WORK TASK
Below are lines of data; count those containing the word "burner" and write nothing but the number.

DATA SUPPLIED

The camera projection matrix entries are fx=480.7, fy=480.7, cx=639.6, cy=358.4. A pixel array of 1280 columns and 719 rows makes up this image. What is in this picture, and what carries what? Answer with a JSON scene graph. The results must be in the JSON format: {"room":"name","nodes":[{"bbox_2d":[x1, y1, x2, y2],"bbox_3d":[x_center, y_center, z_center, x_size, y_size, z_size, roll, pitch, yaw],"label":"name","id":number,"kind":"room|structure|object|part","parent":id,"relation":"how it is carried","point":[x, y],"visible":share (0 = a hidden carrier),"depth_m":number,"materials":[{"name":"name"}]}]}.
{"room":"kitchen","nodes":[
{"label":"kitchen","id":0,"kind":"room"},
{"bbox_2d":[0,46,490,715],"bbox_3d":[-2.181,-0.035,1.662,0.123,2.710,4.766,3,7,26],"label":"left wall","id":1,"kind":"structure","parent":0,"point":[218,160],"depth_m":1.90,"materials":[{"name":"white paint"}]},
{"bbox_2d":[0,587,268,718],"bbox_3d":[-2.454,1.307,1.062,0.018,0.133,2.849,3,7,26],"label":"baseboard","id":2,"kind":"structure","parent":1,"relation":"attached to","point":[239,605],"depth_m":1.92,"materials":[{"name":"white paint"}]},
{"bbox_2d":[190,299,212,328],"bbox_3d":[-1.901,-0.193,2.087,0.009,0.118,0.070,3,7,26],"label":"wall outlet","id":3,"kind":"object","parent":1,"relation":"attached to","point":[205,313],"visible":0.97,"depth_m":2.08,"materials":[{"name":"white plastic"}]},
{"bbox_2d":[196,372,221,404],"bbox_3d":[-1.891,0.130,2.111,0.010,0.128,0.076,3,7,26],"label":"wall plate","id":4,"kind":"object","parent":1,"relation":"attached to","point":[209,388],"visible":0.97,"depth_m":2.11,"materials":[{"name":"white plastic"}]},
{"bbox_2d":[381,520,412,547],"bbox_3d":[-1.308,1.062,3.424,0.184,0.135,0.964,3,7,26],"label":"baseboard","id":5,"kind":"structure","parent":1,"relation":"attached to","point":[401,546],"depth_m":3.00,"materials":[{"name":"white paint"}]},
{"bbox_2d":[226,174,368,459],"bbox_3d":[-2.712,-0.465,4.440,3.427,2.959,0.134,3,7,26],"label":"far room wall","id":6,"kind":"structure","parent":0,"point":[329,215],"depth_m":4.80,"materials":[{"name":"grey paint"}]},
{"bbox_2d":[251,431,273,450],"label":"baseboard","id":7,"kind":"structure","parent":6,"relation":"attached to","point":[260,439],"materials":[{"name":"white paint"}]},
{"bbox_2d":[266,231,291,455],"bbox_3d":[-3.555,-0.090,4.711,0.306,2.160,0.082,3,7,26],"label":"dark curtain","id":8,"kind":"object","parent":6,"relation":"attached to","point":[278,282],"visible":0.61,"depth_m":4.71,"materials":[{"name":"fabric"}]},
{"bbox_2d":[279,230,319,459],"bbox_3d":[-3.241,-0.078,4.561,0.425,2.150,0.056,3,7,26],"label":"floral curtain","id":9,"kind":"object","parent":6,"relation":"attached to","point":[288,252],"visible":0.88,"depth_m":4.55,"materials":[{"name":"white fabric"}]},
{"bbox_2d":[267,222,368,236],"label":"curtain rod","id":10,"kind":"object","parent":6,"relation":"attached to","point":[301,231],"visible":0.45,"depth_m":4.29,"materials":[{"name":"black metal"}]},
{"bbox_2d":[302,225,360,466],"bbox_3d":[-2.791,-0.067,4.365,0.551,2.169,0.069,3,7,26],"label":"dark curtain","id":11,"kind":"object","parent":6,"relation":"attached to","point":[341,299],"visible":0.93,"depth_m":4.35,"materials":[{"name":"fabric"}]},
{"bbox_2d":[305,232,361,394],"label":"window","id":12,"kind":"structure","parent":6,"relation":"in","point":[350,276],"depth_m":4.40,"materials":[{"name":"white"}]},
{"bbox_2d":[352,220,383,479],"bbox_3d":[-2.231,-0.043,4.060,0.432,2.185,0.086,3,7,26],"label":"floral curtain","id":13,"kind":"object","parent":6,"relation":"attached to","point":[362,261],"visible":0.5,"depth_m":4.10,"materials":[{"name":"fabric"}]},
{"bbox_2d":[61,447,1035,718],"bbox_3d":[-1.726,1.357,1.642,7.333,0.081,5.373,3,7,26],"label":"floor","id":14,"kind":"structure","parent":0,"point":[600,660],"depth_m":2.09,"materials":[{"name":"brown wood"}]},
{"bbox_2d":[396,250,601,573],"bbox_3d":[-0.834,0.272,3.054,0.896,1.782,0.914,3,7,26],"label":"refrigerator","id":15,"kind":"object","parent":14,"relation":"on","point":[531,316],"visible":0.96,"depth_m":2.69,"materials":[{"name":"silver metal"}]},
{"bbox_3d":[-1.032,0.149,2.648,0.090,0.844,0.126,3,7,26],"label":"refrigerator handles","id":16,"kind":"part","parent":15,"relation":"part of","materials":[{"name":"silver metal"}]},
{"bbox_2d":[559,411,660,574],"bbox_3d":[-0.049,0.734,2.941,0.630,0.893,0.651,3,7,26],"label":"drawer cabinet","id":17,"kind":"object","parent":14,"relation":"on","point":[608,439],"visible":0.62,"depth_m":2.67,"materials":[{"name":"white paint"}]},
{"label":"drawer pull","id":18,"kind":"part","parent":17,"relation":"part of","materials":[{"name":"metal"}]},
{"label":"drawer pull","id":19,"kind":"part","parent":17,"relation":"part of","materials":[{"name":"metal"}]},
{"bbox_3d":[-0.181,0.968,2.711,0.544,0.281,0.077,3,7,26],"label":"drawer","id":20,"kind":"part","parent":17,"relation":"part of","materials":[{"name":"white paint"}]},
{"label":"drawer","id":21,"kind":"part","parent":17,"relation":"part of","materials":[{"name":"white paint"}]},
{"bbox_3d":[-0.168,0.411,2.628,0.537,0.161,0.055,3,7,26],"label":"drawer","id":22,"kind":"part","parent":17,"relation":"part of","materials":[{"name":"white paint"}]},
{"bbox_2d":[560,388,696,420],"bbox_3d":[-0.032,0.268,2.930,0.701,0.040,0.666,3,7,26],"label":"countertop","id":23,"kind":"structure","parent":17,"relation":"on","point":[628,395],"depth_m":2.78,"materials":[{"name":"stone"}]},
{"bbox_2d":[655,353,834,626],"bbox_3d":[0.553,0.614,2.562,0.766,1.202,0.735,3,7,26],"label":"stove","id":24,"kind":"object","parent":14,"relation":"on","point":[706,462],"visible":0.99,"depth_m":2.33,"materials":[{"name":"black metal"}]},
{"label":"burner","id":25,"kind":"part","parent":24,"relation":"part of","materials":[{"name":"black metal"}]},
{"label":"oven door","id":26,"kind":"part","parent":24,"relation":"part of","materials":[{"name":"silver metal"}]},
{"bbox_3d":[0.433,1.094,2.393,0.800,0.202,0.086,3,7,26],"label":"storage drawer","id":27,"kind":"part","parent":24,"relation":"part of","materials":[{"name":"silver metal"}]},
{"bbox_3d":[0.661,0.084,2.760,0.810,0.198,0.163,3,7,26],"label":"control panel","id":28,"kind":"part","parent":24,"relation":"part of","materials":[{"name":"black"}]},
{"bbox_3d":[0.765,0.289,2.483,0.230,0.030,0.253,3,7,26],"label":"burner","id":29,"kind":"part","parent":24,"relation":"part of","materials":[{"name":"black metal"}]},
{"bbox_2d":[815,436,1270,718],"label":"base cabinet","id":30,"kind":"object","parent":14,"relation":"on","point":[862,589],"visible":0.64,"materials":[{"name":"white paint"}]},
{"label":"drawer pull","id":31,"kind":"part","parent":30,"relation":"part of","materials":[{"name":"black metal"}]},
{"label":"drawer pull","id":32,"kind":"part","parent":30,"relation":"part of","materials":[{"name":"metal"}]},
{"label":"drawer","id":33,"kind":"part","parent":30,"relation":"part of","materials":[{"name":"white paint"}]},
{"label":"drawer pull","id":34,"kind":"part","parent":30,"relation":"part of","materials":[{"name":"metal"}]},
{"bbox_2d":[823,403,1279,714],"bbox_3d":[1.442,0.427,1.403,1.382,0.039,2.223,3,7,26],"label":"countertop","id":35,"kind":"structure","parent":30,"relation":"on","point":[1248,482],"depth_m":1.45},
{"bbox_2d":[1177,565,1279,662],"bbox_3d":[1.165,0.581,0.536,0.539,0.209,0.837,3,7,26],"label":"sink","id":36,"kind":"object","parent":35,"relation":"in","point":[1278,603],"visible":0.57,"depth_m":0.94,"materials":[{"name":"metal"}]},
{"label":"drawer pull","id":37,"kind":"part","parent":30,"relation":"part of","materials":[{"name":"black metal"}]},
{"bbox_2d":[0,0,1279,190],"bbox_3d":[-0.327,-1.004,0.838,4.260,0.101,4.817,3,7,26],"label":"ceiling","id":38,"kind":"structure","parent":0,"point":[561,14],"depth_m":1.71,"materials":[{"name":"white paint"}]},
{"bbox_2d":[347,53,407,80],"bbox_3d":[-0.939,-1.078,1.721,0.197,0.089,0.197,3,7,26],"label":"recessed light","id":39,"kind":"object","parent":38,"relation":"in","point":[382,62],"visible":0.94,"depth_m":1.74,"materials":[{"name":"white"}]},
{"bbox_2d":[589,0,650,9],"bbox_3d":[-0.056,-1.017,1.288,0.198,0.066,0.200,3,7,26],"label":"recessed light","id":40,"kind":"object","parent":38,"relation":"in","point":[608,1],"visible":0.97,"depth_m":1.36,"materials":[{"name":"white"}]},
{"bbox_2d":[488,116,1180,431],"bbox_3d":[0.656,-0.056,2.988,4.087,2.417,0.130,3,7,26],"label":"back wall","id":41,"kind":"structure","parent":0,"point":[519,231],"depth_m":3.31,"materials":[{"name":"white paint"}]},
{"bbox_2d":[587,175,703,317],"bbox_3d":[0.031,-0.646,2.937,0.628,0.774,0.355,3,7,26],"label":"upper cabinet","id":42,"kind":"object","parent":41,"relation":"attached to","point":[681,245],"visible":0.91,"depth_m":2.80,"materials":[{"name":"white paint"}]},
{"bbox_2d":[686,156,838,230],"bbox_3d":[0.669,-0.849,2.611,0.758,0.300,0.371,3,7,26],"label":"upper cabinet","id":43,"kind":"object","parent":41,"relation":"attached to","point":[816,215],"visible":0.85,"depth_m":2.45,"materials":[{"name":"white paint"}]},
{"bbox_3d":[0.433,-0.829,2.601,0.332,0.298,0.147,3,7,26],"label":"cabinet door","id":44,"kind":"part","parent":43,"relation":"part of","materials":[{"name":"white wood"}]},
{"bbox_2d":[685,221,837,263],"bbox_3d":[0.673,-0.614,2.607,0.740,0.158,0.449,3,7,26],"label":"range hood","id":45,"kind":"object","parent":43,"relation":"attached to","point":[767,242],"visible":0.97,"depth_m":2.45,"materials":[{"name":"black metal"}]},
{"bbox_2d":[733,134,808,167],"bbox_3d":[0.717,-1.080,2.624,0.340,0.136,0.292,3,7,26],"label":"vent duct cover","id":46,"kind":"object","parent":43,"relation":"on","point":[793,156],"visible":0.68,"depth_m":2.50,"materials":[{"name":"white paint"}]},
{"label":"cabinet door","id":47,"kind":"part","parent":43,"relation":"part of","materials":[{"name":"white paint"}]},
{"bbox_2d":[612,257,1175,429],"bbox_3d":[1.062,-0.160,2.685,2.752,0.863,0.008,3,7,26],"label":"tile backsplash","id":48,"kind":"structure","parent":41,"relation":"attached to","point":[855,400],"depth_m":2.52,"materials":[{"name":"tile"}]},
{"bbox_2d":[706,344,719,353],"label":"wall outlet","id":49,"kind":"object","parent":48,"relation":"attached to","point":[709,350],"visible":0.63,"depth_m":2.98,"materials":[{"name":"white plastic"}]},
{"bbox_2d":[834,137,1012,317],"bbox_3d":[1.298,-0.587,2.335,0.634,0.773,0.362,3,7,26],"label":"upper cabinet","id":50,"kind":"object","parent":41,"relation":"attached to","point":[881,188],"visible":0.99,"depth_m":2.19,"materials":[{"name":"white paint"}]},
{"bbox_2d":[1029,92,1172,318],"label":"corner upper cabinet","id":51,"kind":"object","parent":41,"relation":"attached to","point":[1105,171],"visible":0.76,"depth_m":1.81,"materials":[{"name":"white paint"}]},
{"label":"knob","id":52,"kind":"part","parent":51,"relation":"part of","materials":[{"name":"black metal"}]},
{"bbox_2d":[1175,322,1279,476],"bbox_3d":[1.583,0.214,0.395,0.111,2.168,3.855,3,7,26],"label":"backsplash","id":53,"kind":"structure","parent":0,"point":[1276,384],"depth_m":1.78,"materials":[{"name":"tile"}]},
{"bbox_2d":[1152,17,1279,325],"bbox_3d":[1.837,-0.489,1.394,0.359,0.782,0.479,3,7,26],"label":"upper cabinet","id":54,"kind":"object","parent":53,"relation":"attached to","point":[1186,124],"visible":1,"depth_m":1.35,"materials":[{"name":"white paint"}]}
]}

RESULT FOR THIS EXERCISE
2